» **WORK REQUIRED**
Set down, word for word, the passage of the article on burning trash for energy starting with "Other countries convert" and going on through "our own garbage?".

» **TEXT UNDER STUDY**
+++

The great garbage fire debate: Should we be burning our trash into energy?

Other countries convert incinerated waste into electricity and heat. Could this help our trash crisis?

Published January 2, 2017 9:30PM (EST)

 (Getty/Peter Macdiarmid)
(Getty/Peter Macdiarmid)

Earlier this year, a video explaining Sweden’s efficient trash burning system made the Facebook rounds, touting a shocking statistic: less than one percent of this country’s household waste ends up in a landfill. Instead, much of it is incinerated and converted into usable electricity and heat via waste-to-energy plants. In the U.S., the clip left the social media community scratching its collective head, and asking: Why aren’t Americans burning more of our own garbage?

Considering we’re in the midst of a trash crisis, it’s a good question. Every year, humans generate more than a billion tons of solid waste, and that number will be closer to 4 billion by 2100. In America, each of us throws away more than seven pounds of garbage a day. In other words: we’re surrounded by rubbish, and because our population is on the rise, the problem is set to get worse.

Today, most of our garbage makes its way into one of America’s 3,500 landfills, but this isn’t a sustainable solution. The trash here doesn’t biodegrade as quickly as experts predicted back in the '30s when the first underground garbage heap was given a test run in California. In fact, much of it mummifies. In 1992, the New York Times reported on a portion of in-tact guacamole retrieved from a landfill 25 years after being thrown out. In the meantime, the landfill trash that does disintegrate leeches toxins like arsenic and lead into groundwater supplies, while greenhouse gases (primarily methane) are released into the atmosphere, expediting the climate change that’s set to displace hundreds of millions of people. At the same time, for their role in driving this climate change, fossil fuels are increasingly becoming fuel source non-grata. We need a new way to power the planet.

+++

» **DATA EXTRACT**

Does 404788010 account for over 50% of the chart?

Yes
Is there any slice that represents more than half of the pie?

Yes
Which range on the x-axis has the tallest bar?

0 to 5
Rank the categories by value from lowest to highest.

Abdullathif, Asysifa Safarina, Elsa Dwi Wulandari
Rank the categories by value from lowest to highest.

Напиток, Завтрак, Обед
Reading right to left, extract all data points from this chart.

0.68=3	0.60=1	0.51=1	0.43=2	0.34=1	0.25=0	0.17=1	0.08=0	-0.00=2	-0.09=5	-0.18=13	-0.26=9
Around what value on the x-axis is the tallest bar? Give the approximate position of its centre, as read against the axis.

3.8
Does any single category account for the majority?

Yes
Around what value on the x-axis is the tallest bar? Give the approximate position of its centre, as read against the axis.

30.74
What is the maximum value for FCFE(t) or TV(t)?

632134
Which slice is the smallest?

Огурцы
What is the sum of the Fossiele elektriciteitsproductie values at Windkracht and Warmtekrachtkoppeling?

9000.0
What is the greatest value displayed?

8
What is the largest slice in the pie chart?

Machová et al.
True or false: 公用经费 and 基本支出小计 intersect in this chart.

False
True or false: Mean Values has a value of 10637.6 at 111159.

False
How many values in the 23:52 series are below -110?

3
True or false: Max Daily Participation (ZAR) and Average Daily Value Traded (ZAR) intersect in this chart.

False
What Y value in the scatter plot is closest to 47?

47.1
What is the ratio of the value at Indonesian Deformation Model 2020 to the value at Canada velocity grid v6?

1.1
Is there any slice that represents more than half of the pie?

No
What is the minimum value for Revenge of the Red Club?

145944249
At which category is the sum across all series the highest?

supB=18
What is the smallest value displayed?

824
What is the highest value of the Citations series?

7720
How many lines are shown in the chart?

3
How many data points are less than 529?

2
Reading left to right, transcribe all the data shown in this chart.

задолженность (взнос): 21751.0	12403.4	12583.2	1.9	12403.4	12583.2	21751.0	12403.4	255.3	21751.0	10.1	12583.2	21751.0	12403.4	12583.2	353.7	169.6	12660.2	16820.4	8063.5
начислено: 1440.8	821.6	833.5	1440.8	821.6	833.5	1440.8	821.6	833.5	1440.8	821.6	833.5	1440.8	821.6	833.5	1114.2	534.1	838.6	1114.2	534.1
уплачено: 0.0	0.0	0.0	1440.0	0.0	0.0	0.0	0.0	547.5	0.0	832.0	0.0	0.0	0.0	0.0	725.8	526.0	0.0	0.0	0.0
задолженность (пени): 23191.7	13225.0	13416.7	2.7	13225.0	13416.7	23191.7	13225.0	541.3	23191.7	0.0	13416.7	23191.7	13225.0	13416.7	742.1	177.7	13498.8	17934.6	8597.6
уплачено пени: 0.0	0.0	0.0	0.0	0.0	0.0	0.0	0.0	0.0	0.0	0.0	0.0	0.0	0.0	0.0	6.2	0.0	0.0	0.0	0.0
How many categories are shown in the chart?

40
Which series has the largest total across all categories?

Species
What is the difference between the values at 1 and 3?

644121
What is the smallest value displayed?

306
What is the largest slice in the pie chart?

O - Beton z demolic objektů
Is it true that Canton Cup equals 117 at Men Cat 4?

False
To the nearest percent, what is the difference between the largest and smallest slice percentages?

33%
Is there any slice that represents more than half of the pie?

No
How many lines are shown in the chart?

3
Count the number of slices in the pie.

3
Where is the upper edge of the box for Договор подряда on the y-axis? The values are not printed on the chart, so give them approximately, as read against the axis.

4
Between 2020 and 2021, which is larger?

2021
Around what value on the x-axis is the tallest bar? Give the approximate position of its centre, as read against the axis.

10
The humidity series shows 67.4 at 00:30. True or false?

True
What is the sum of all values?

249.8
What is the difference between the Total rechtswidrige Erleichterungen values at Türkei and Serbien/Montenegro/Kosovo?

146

+++

» **RESPONSE BOX**
Other countries convert incinerated waste into electricity and heat. Could this help our trash crisis?

Published January 2, 2017 9:30PM (EST)

 (Getty/Peter Macdiarmid)
(Getty/Peter Macdiarmid)

Earlier this year, a video explaining Sweden’s efficient trash burning system made the Facebook rounds, touting a shocking statistic: less than one percent of this country’s household waste ends up in a landfill. Instead, much of it is incinerated and converted into usable electricity and heat via waste-to-energy plants. In the U.S., the clip left the social media community scratching its collective head, and asking: Why aren’t Americans burning more of our own garbage?